-- Data shown follows --
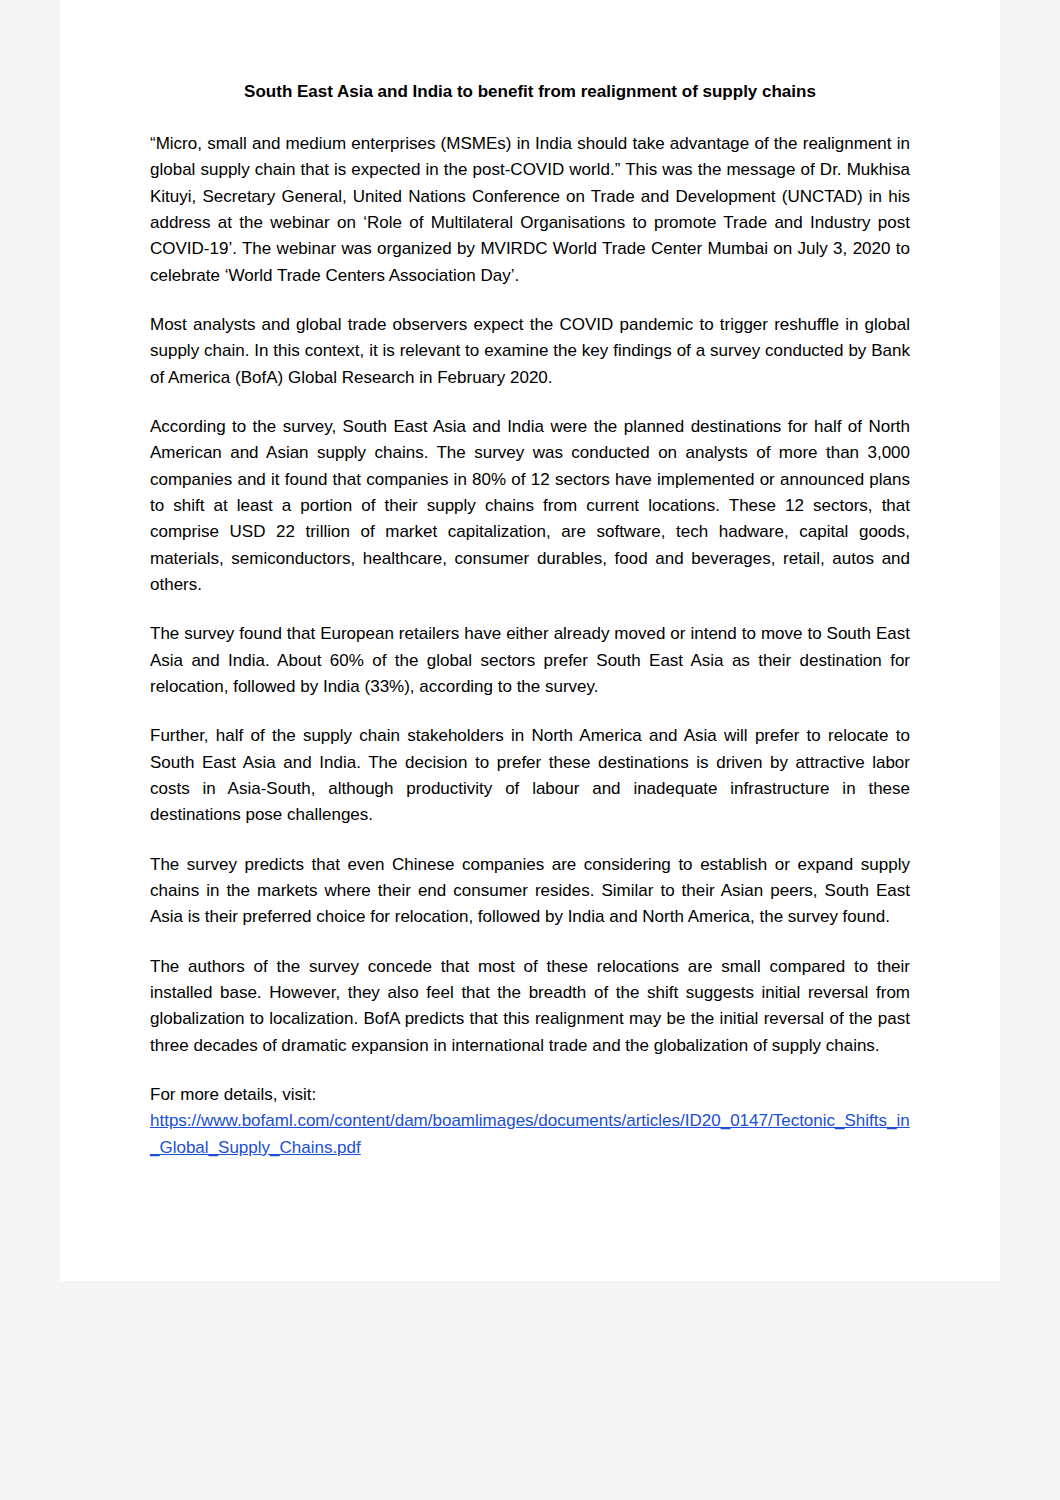South East Asia and India to benefit from realignment of supply chains
“Micro, small and medium enterprises (MSMEs) in India should take advantage of the realignment in global supply chain that is expected in the post-COVID world.” This was the message of Dr. Mukhisa Kituyi, Secretary General, United Nations Conference on Trade and Development (UNCTAD) in his address at the webinar on ‘Role of Multilateral Organisations to promote Trade and Industry post COVID-19’. The webinar was organized by MVIRDC World Trade Center Mumbai on July 3, 2020 to celebrate ‘World Trade Centers Association Day’.
Most analysts and global trade observers expect the COVID pandemic to trigger reshuffle in global supply chain. In this context, it is relevant to examine the key findings of a survey conducted by Bank of America (BofA) Global Research in February 2020.
According to the survey, South East Asia and India were the planned destinations for half of North American and Asian supply chains. The survey was conducted on analysts of more than 3,000 companies and it found that companies in 80% of 12 sectors have implemented or announced plans to shift at least a portion of their supply chains from current locations. These 12 sectors, that comprise USD 22 trillion of market capitalization, are software, tech hadware, capital goods, materials, semiconductors, healthcare, consumer durables, food and beverages, retail, autos and others.
The survey found that European retailers have either already moved or intend to move to South East Asia and India. About 60% of the global sectors prefer South East Asia as their destination for relocation, followed by India (33%), according to the survey.
Further, half of the supply chain stakeholders in North America and Asia will prefer to relocate to South East Asia and India. The decision to prefer these destinations is driven by attractive labor costs in Asia-South, although productivity of labour and inadequate infrastructure in these destinations pose challenges.
The survey predicts that even Chinese companies are considering to establish or expand supply chains in the markets where their end consumer resides. Similar to their Asian peers, South East Asia is their preferred choice for relocation, followed by India and North America, the survey found.
The authors of the survey concede that most of these relocations are small compared to their installed base. However, they also feel that the breadth of the shift suggests initial reversal from globalization to localization. BofA predicts that this realignment may be the initial reversal of the past three decades of dramatic expansion in international trade and the globalization of supply chains.
For more details, visit:
https://www.bofaml.com/content/dam/boamlimages/documents/articles/ID20_0147/Tectonic_Shifts_in_Global_Supply_Chains.pdf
-- Data shown concluded --
(Assigned task): Each line of the data above needs to be retyped as it is, without any picture.

(Answer space):
South East Asia and India to benefit from realignment of supply chains
“Micro, small and medium enterprises (MSMEs) in India should take advantage of the realignment in global supply chain that is expected in the post-COVID world.” This was the message of Dr. Mukhisa Kituyi, Secretary General, United Nations Conference on Trade and Development (UNCTAD) in his address at the webinar on ‘Role of Multilateral Organisations to promote Trade and Industry post COVID-19’. The webinar was organized by MVIRDC World Trade Center Mumbai on July 3, 2020 to celebrate ‘World Trade Centers Association Day’.
Most analysts and global trade observers expect the COVID pandemic to trigger reshuffle in global supply chain. In this context, it is relevant to examine the key findings of a survey conducted by Bank of America (BofA) Global Research in February 2020.
According to the survey, South East Asia and India were the planned destinations for half of North American and Asian supply chains. The survey was conducted on analysts of more than 3,000 companies and it found that companies in 80% of 12 sectors have implemented or announced plans to shift at least a portion of their supply chains from current locations. These 12 sectors, that comprise USD 22 trillion of market capitalization, are software, tech hadware, capital goods, materials, semiconductors, healthcare, consumer durables, food and beverages, retail, autos and others.
The survey found that European retailers have either already moved or intend to move to South East Asia and India. About 60% of the global sectors prefer South East Asia as their destination for relocation, followed by India (33%), according to the survey.
Further, half of the supply chain stakeholders in North America and Asia will prefer to relocate to South East Asia and India. The decision to prefer these destinations is driven by attractive labor costs in Asia-South, although productivity of labour and inadequate infrastructure in these destinations pose challenges.
The survey predicts that even Chinese companies are considering to establish or expand supply chains in the markets where their end consumer resides. Similar to their Asian peers, South East Asia is their preferred choice for relocation, followed by India and North America, the survey found.
The authors of the survey concede that most of these relocations are small compared to their installed base. However, they also feel that the breadth of the shift suggests initial reversal from globalization to localization. BofA predicts that this realignment may be the initial reversal of the past three decades of dramatic expansion in international trade and the globalization of supply chains.
For more details, visit:
https://www.bofaml.com/content/dam/boamlimages/documents/articles/ID20_0147/Tectonic_Shifts_in_Global_Supply_Chains.pdf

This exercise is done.